When it comes to hunting, err on the side of caution

By: 
John Mueller

Apparently with everything going right in Minnesota, it seems one of the pressing issues before us is the need to eliminate the line of demarcation between where people can hunt with rifles and where shotguns firing slugs must be utilized.

We recently received a column from Sen. Bill Lieske, R-Lonsdale, indicating this is a pressing issue in the mind of some of his constituents. We also received a letter from a resident of Elysian Township a few weeks back. He’s concerned about the potential hunters in the area where he lives being allowed to use rifles. A few days after submitting his letter he asked it not be run for fear of reprisal from area hunters.

First, complete disclosure: With no interest in taking the life of an animal, I’ve never hunted nor do I ever intend to. There is a need for hunting, no doubt. In this part of the state, the biggest threat to whitetail deer, for example, it seems, is the loss of territory by people moving into rural areas, starvation and the front of your vehicle on a roadway. That stated, if you wish to hunt legally, please do. The size of the herd must be carefully maintained.
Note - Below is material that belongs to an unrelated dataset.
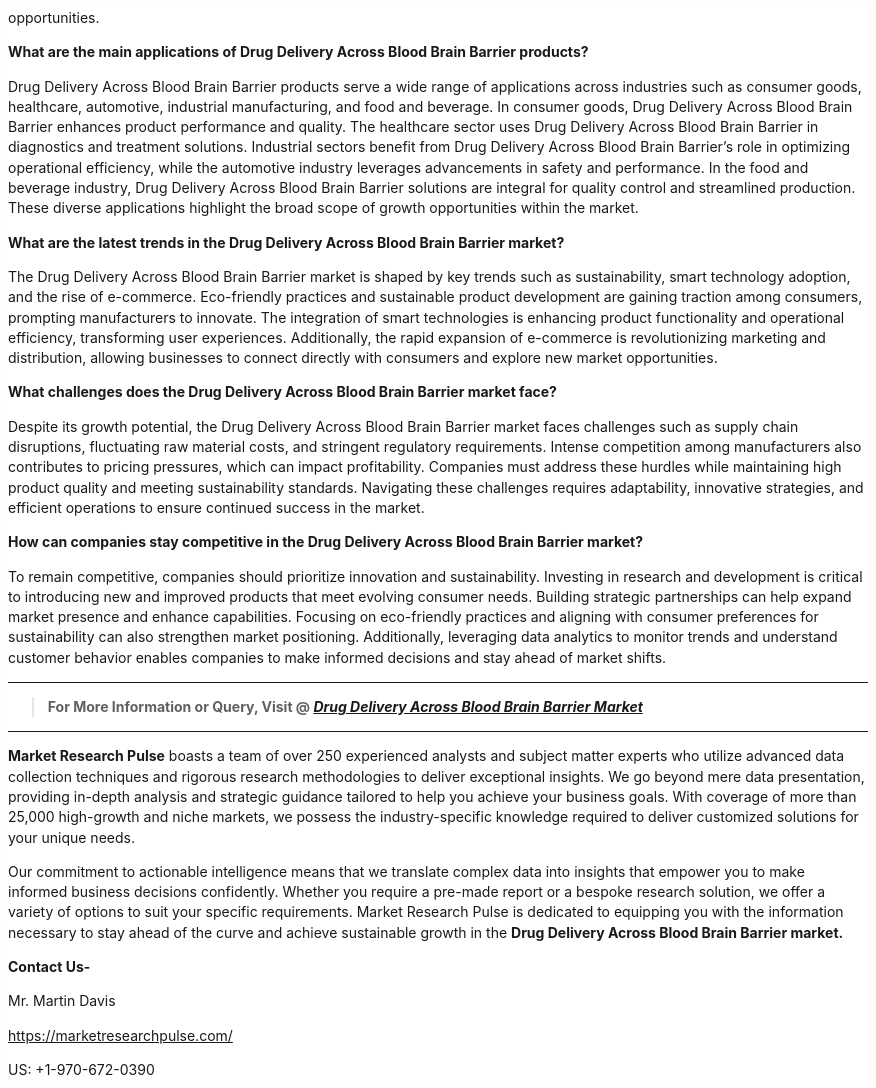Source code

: opportunities.</p><p><strong>What are the main applications of Drug Delivery Across Blood Brain Barrier products?</strong></p><p>Drug Delivery Across Blood Brain Barrier products serve a wide range of applications across industries such as consumer goods, healthcare, automotive, industrial manufacturing, and food and beverage. In consumer goods, Drug Delivery Across Blood Brain Barrier enhances product performance and quality. The healthcare sector uses Drug Delivery Across Blood Brain Barrier in diagnostics and treatment solutions. Industrial sectors benefit from Drug Delivery Across Blood Brain Barrier&rsquo;s role in optimizing operational efficiency, while the automotive industry leverages advancements in safety and performance. In the food and beverage industry, Drug Delivery Across Blood Brain Barrier solutions are integral for quality control and streamlined production. These diverse applications highlight the broad scope of growth opportunities within the market.</p><p><strong>What are the latest trends in the Drug Delivery Across Blood Brain Barrier market?</strong></p><p>The Drug Delivery Across Blood Brain Barrier market is shaped by key trends such as sustainability, smart technology adoption, and the rise of e-commerce. Eco-friendly practices and sustainable product development are gaining traction among consumers, prompting manufacturers to innovate. The integration of smart technologies is enhancing product functionality and operational efficiency, transforming user experiences. Additionally, the rapid expansion of e-commerce is revolutionizing marketing and distribution, allowing businesses to connect directly with consumers and explore new market opportunities.</p><p><strong>What challenges does the Drug Delivery Across Blood Brain Barrier market face?</strong></p><p>Despite its growth potential, the Drug Delivery Across Blood Brain Barrier market faces challenges such as supply chain disruptions, fluctuating raw material costs, and stringent regulatory requirements. Intense competition among manufacturers also contributes to pricing pressures, which can impact profitability. Companies must address these hurdles while maintaining high product quality and meeting sustainability standards. Navigating these challenges requires adaptability, innovative strategies, and efficient operations to ensure continued success in the market.</p><p><strong>How can companies stay competitive in the Drug Delivery Across Blood Brain Barrier market?</strong></p><p>To remain competitive, companies should prioritize innovation and sustainability. Investing in research and development is critical to introducing new and improved products that meet evolving consumer needs. Building strategic partnerships can help expand market presence and enhance capabilities. Focusing on eco-friendly practices and aligning with consumer preferences for sustainability can also strengthen market positioning. Additionally, leveraging data analytics to monitor trends and understand customer behavior enables companies to make informed decisions and stay ahead of market shifts.</p><hr /><blockquote><p><strong>For More Information or Query, Visit @&nbsp;<em><a href="https://marketresearchpulse.com/report/126707/drug-delivery-across-blood-brain-barrier-market?utm_source=Linkedin&utm_medium=025">Drug Delivery Across Blood Brain Barrier Market</a></em></strong></p></blockquote><hr /><p><strong>Market Research Pulse</strong> boasts a team of over 250 experienced analysts and subject matter experts who utilize advanced data collection techniques and rigorous research methodologies to deliver exceptional insights. We go beyond mere data presentation, providing in-depth analysis and strategic guidance tailored to help you achieve your business goals. With coverage of more than 25,000 high-growth and niche markets, we possess the industry-specific knowledge required to deliver customized solutions for your unique needs.</p><p>Our commitment to actionable intelligence means that we translate complex data into insights that empower you to make informed business decisions confidently. Whether you require a pre-made report or a bespoke research solution, we offer a variety of options to suit your specific requirements. Market Research Pulse is dedicated to equipping you with the information necessary to stay ahead of the curve and achieve sustainable growth in the <strong>Drug Delivery Across Blood Brain Barrier market.</strong></p><p><strong>Contact Us-</strong></p><p>Mr. Martin Davis</p><p>https://marketresearchpulse.com/</p><p>US: +1-970-672-0390</p>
Just do it cautiously, safely.

Since the 1940s, the state of Minnesota established a line across approximately the middle of the state south of which people must use shotguns firing slugs. North of the line, hunters can use rifles. A Minnesota House committee recently advanced a Department of Natural Resources policy bill containing provisions to eliminate the state's shotgun zones during the deer firearm season. Is such a provision really necessary?

Last year, the proposal failed when several southern Minnesota counties opposed the elimination of the shotgun-only zone. They must know something most others don’t. In 2021, the St. Paul Pioneer Press stated “proponents of getting rid of the shotgun zone say it would benefit hunters by simplifying the rules where all legal firearms could be used statewide.”
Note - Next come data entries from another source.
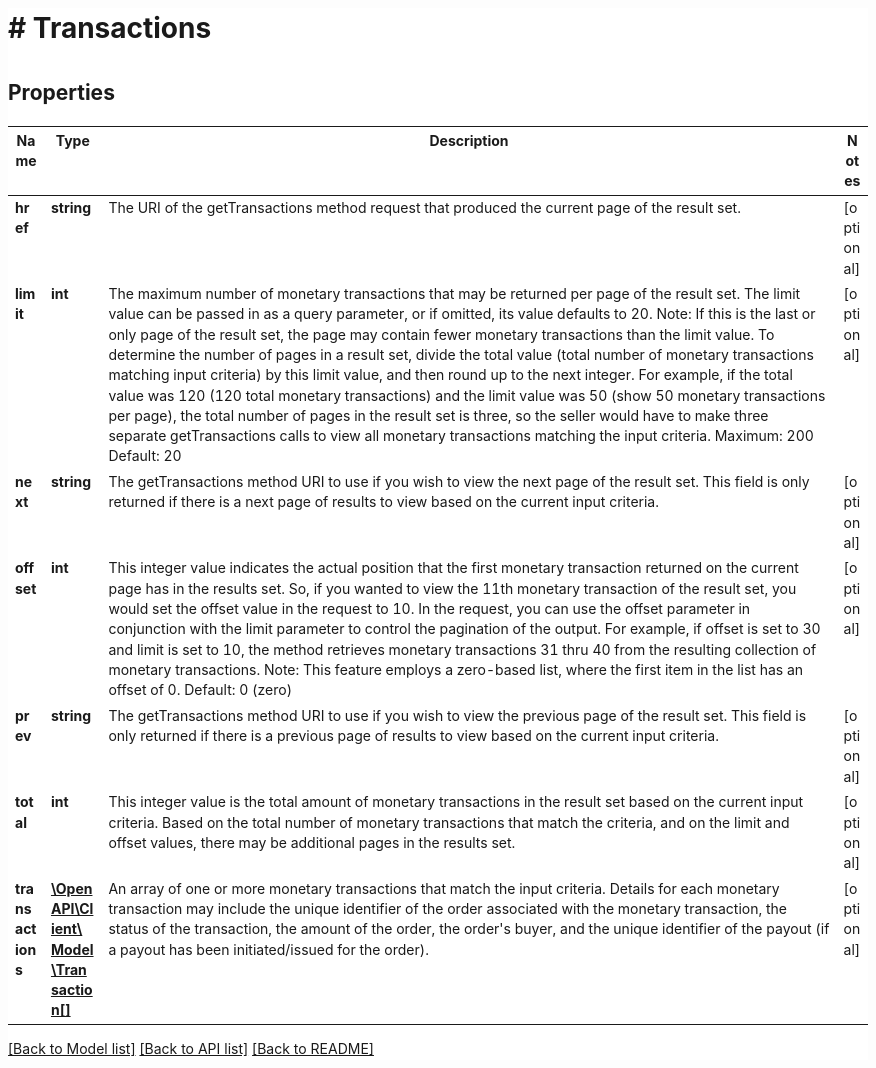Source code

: # # Transactions

## Properties

Name | Type | Description | Notes
------------ | ------------- | ------------- | -------------
**href** | **string** | The URI of the getTransactions method request that produced the current page of the result set. | [optional]
**limit** | **int** | The maximum number of monetary transactions that may be returned per page of the result set. The limit value can be passed in as a query parameter, or if omitted, its value defaults to 20. Note: If this is the last or only page of the result set, the page may contain fewer monetary transactions than the limit value. To determine the number of pages in a result set, divide the total value (total number of monetary transactions matching input criteria) by this limit value, and then round up to the next integer. For example, if the total value was 120 (120 total monetary transactions) and the limit value was 50 (show 50 monetary transactions per page), the total number of pages in the result set is three, so the seller would have to make three separate getTransactions calls to view all monetary transactions matching the input criteria. Maximum: 200 Default: 20 | [optional]
**next** | **string** | The getTransactions method URI to use if you wish to view the next page of the result set. This field is only returned if there is a next page of results to view based on the current input criteria. | [optional]
**offset** | **int** | This integer value indicates the actual position that the first monetary transaction returned on the current page has in the results set. So, if you wanted to view the 11th monetary transaction of the result set, you would set the offset value in the request to 10. In the request, you can use the offset parameter in conjunction with the limit parameter to control the pagination of the output. For example, if offset is set to 30 and limit is set to 10, the method retrieves monetary transactions 31 thru 40 from the resulting collection of monetary transactions. Note: This feature employs a zero-based list, where the first item in the list has an offset of 0. Default: 0 (zero) | [optional]
**prev** | **string** | The getTransactions method URI to use if you wish to view the previous page of the result set. This field is only returned if there is a previous page of results to view based on the current input criteria. | [optional]
**total** | **int** | This integer value is the total amount of monetary transactions in the result set based on the current input criteria. Based on the total number of monetary transactions that match the criteria, and on the limit and offset values, there may be additional pages in the results set. | [optional]
**transactions** | [**\OpenAPI\Client\Model\Transaction[]**](Transaction.md) | An array of one or more monetary transactions that match the input criteria. Details for each monetary transaction may include the unique identifier of the order associated with the monetary transaction, the status of the transaction, the amount of the order, the order&#39;s buyer, and the unique identifier of the payout (if a payout has been initiated/issued for the order). | [optional]

[[Back to Model list]](../../README.md#models) [[Back to API list]](../../README.md#endpoints) [[Back to README]](../../README.md)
Opponents of eliminating the shotgun-only zone argue, the newspaper reported, in the more open agricultural areas of the state generally cite two reasons — safety and the idea that rifles would do too much damage to the overall deer population with the ability to kill deer at longer ranges. Assuming most weekend deer hunters are far from U.S. military sniper-quality marksmen, a quick Google search indicates a .22-caliber bullet can travel 1½ miles, 30-06 round can travel just over 3 miles and a .308-caliber round can travel 3½ to 4½ miles. A similar Google search indicates a one ounce, 12-gauge slug fired from a standard 2.75 inch Federal case will shoot over 300 yards with reasonable accuracy. The trajectory out to 200 yards is fairly flat but at 300 yards, the slug has dropped four feet.

In rural areas, townships and counties have permitted the construction of houses where they never used to be. In the name of local control, a concept most people conceptually support yet all too often is left in the scrap heap, county and township representatives should have a say since they know the lay of the land and where houses are located.
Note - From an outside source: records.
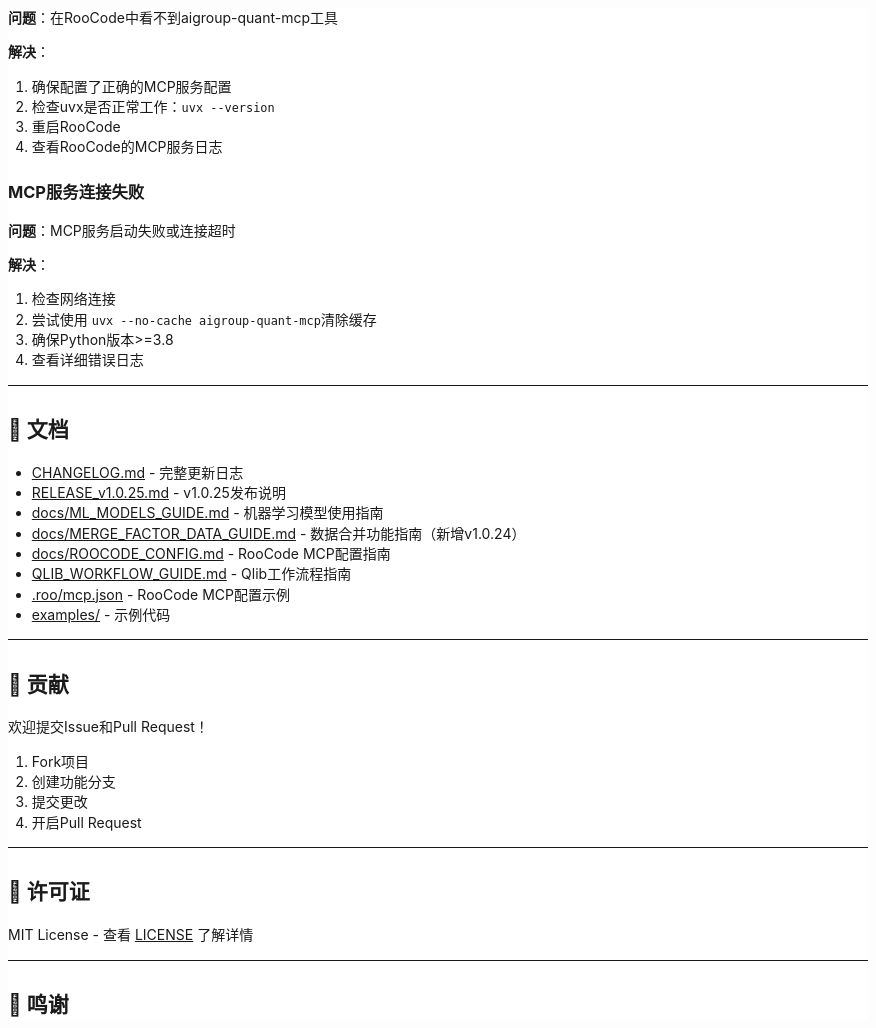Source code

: **问题**：在RooCode中看不到aigroup-quant-mcp工具

**解决**：

1. 确保配置了正确的MCP服务配置
2. 检查uvx是否正常工作：`uvx --version`
3. 重启RooCode
4. 查看RooCode的MCP服务日志

### MCP服务连接失败

**问题**：MCP服务启动失败或连接超时

**解决**：

1. 检查网络连接
2. 尝试使用 `uvx --no-cache aigroup-quant-mcp`清除缓存
3. 确保Python版本>=3.8
4. 查看详细错误日志

---

## 📖 文档

- [CHANGELOG.md](CHANGELOG.md) - 完整更新日志
- [RELEASE_v1.0.25.md](RELEASE_v1.0.25.md) - v1.0.25发布说明
- [docs/ML_MODELS_GUIDE.md](docs/ML_MODELS_GUIDE.md) - 机器学习模型使用指南
- [docs/MERGE_FACTOR_DATA_GUIDE.md](docs/MERGE_FACTOR_DATA_GUIDE.md) - 数据合并功能指南（新增v1.0.24）
- [docs/ROOCODE_CONFIG.md](docs/ROOCODE_CONFIG.md) - RooCode MCP配置指南
- [QLIB_WORKFLOW_GUIDE.md](QLIB_WORKFLOW_GUIDE.md) - Qlib工作流程指南
- [.roo/mcp.json](.roo/mcp.json) - RooCode MCP配置示例
- [examples/](examples/) - 示例代码

---

## 🤝 贡献

欢迎提交Issue和Pull Request！

1. Fork项目
2. 创建功能分支
3. 提交更改
4. 开启Pull Request

---

## 📄 许可证

MIT License - 查看 [LICENSE](LICENSE) 了解详情

---

## 🙏 鸣谢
Since most hunters may not be the most accurate marksmen, what is beyond the target matters. If you live in a rural area and a hunter shoots at a deer in a field half-a-mile away, and misses, range matters. Sure, we hope hunters will think about what is beyond the target. But if they don’t, that 30-06 round could hit your house.

Sure, anything is possible. But responsible gun owners always claim guns don’t kill people, people do. The Minnesota DNR says there was one hunting related fatality in 2022 and four cases where the victim of a non-fatal gunshot wound was out of sight of the hunter.

As a non-hunter, let’s err on the side of local control and what is the safest approach.